With neither offense unable to break through, Martin seized the day with a vengeance.

A play after South Whidbey had pulled off a long catch and run to shove the Wolf “D” back on its heels, Martin exploded in from the side and snatched up a fumble.

Stumblin’ and rumblin’ down the sidelines, he left the Falcons clutching at air as he brought the ball back 65 yards for the first score of the season.

After Zane Bundy tacked on the extra point, Coupeville seemed poised to head into the halftime locker room up 7-0 and rolling.

But the first mistake reared its head when a Wolf receiver was nabbed near the end zone with a mere eight ticks on the clock (yes, at that point the scoreboard was 75% functional…).

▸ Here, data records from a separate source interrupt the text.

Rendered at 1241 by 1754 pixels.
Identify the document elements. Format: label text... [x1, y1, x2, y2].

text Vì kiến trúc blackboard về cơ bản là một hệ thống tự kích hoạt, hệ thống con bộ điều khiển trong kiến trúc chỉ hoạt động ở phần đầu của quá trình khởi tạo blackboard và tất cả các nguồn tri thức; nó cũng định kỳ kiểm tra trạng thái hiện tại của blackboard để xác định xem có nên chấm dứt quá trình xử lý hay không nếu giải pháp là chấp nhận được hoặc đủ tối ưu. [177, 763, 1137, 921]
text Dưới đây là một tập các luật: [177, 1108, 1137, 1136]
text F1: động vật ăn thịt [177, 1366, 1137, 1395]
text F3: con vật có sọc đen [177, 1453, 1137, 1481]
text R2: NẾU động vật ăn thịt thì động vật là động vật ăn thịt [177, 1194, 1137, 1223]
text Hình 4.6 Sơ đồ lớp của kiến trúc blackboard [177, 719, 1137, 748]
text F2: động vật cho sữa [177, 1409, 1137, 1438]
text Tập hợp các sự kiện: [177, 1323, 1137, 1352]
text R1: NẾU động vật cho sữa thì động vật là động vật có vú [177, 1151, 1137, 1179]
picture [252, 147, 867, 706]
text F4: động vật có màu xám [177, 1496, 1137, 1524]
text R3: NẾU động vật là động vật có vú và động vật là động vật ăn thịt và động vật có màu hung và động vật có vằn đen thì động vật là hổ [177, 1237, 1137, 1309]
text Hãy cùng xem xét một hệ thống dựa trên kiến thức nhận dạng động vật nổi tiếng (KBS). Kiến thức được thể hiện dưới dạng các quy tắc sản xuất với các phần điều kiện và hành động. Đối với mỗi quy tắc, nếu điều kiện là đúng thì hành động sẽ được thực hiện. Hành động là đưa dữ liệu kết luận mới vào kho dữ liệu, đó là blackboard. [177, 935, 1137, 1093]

While it looked like he was out past the line, the refs awarded South Whidbey with a safety, cutting the lead to 7-2.

Still, the Wolves seemed to be in command, and stayed that way until a sensational diving TD catch in the end zone gave the Falcons the lead midway through the third quarter.

Coupeville’s offense was seriously sputtering as the scoreboard loomed like a giant blank slate in the third, but an interception by Clay Reilly and a blow-em-up sack in the backfield by Martin kept the Falcons from adding to their lead.

And then it happened, the break-through play that could have spurred an epic win. Except it didn’t.

Senior Jordan Ford, a transfer playing his first-ever game in the same Wolf uniform that many of his relatives once wore, made off with a fumble and bolted nearly the length of the field, cartwheeling into the end zone and sending the packed visitors bleachers into a frenzy.

But then the frenzy faded as quickly as it hit, as the game-changing touchdown was called back, victim to a penalty whistled on one of Ford’s blockers.

A little bit of the life went out of the Wolves after that, and yet, even though they continued to stall out on offense, the score stayed 9-7 until the final six minutes.

Then, for the first time, a tired Coupeville defense softened just a bit, and the Falcons took advantage, slashing away for three scores on the ground in a four-and-a-half-minute surge.

With the game gone, the Wolves did find some final bits of redemption in the waning moments, with CJ Smith striking twice.

Sophomore QB Hunter Downes hooked up with the senior receiver on an 80-yard scoring strike, then Bundy pulled off a successful onside kick that Smith beat the Falcons to, snaring the ball while hurtling around like a madly-bouncing pinball.

It wasn’t enough to completely save the day, but it showed a team that was willing to fight until the final gun, a positive sign as Coupeville goes forward.

The Wolves play their first four games on the road, and, if the first game was any indication, they will be a dangerous team when they get all the wrinkles worked out.

Their defense, in particular, is a hard-hitting assault team, anchored by seniors Wiley Hesselgrave and Lathom Kelley.

I didn’t see a win Friday, but I did see potential.

Can’t say the same for the folks operating South Whidbey’s stadium.